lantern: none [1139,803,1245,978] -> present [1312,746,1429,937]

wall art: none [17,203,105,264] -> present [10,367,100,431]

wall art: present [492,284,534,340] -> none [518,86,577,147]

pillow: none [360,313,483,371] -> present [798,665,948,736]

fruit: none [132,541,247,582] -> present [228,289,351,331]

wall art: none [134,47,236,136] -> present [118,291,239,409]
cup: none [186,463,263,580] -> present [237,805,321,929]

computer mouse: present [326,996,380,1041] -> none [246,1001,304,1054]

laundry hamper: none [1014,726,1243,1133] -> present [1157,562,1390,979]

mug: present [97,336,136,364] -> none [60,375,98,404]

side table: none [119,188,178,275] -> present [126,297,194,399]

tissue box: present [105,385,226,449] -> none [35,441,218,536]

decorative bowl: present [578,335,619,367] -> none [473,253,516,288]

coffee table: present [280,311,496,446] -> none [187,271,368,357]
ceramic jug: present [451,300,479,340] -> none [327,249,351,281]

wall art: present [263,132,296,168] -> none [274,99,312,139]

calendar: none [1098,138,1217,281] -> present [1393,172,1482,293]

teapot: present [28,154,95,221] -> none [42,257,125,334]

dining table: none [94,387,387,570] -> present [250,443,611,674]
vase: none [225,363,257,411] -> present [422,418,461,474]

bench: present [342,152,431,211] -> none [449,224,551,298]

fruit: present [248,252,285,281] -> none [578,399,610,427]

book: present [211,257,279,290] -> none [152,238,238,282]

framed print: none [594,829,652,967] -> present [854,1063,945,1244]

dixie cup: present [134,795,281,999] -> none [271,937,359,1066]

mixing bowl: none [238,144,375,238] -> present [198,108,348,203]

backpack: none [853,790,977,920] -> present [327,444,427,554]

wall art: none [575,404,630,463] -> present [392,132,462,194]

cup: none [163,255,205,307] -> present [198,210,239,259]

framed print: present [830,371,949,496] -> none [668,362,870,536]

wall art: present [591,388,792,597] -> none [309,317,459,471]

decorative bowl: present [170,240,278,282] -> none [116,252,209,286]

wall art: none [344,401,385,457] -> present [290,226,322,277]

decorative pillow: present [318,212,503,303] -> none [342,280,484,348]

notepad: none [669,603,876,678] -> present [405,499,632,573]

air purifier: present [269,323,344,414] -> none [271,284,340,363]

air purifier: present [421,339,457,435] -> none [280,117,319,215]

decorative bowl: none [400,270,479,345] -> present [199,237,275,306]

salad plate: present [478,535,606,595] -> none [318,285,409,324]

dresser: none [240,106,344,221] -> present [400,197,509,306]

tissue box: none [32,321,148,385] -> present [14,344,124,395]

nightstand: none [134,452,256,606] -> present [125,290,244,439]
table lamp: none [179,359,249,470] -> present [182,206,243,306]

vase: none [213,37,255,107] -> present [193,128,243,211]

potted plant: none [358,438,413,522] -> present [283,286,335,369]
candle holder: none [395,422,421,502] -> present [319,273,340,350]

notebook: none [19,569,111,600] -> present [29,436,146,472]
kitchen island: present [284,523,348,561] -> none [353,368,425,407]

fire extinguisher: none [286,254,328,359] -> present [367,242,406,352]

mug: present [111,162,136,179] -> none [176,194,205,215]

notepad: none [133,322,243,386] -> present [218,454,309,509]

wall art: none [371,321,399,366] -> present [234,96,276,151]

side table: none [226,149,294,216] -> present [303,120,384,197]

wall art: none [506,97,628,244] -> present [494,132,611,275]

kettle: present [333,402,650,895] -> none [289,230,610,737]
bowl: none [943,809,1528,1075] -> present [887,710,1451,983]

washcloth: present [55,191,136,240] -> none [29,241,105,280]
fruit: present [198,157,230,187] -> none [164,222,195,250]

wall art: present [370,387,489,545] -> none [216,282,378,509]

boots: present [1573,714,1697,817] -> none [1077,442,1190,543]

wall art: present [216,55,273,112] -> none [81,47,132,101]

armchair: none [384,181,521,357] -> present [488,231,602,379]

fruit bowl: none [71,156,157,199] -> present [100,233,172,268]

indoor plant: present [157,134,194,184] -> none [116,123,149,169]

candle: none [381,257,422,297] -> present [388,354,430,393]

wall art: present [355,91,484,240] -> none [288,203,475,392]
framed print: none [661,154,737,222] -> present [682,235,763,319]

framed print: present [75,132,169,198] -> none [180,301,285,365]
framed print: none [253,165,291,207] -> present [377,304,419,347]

+--

> _Written task_:
Transcribe exactly, and only, the lines from the opening line of the records through the line containing "pillow: none [360,313,483,371]".

> _Answer section_:
lantern: none [1139,803,1245,978] -> present [1312,746,1429,937]

wall art: none [17,203,105,264] -> present [10,367,100,431]

wall art: present [492,284,534,340] -> none [518,86,577,147]

pillow: none [360,313,483,371] -> present [798,665,948,736]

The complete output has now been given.